In der CRS ist diese Kerndimension je nach Version durch bis zu drei Indikatoren operationalisiert (vgl. Huber und Huber 2012, S. 718):

  1. 1.

    Wie stark glauben Sie daran, dass Gott oder etwas Göttliches existiert?

  2. 2.

    Wie stark glauben Sie daran, dass es ein Leben nach dem Tod gibt – z. B. Unsterblichkeit der Seele, Auferstehung von den Toten oder Reinkarnation?

  3. 3.

    Wie hoch ist Ihrer Ansicht nach die Wahrscheinlichkeit, dass es eine höhere Macht gibt?

Bei allen drei Indikatoren werden Einstellungen abgefragt, was der Spezifik der ideologischen Form entspricht. Inhaltlich sind sie allgemein gehalten und beziehen sich auf zentrale Aspekte, die auf die Existenz einer höheren Wirklichkeit verweisen. Die interreligiöse Verständlich- und Anwendbarkeit der Indikatoren wird durch die Präsentation alternativer Konzepte (z. B. Gott und Göttliches oder Unsterblichkeit, Auferstehung und Reinkarnation) erreicht.

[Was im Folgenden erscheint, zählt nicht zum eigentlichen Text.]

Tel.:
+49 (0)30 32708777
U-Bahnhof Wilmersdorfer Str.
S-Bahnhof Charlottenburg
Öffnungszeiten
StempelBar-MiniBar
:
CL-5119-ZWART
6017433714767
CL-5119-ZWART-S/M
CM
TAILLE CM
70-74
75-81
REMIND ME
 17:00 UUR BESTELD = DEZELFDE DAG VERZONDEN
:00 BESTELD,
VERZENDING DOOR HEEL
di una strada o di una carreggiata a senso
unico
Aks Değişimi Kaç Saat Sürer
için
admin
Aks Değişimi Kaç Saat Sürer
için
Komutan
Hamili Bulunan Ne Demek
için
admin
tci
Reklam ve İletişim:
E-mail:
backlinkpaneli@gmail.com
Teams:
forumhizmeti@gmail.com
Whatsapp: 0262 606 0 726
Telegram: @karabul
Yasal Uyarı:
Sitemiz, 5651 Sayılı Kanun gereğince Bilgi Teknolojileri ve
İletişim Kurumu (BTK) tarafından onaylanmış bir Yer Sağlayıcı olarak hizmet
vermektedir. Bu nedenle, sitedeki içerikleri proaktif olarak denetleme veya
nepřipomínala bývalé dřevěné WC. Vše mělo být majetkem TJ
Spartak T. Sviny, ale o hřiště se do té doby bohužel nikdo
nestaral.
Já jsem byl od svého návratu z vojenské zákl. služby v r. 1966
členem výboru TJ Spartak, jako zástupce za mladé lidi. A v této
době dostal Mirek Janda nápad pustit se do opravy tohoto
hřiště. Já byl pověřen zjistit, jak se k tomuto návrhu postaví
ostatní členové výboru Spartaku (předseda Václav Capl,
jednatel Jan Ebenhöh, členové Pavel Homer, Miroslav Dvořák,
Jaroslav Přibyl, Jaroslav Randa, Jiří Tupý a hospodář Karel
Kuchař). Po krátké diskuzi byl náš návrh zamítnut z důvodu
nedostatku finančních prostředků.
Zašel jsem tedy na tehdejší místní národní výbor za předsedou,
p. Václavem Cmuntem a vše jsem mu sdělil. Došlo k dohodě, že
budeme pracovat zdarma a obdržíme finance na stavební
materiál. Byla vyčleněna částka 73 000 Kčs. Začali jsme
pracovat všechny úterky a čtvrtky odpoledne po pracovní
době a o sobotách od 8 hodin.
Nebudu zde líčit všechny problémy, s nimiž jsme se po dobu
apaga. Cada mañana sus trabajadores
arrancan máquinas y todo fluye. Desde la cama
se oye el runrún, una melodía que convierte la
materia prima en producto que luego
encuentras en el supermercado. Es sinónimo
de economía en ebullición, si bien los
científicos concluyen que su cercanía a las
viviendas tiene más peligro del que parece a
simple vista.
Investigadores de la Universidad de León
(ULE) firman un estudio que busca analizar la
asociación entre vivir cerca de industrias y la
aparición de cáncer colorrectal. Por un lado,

In hinduistischen oder buddhistischen Kontexten wird empfohlen, im ersten Indikator als dritte Alternative Gottheiten zu ergänzen (vgl. Huber und Huber 2012, S. 719). Daneben wäre es auch möglich, beim ersten Indikator auch noch das Konzept von Geistern der Ahnen hinzuzufügen. Dies könnte sich beispielsweise im Konfuzianismus oder im japanischen Shinto anbieten.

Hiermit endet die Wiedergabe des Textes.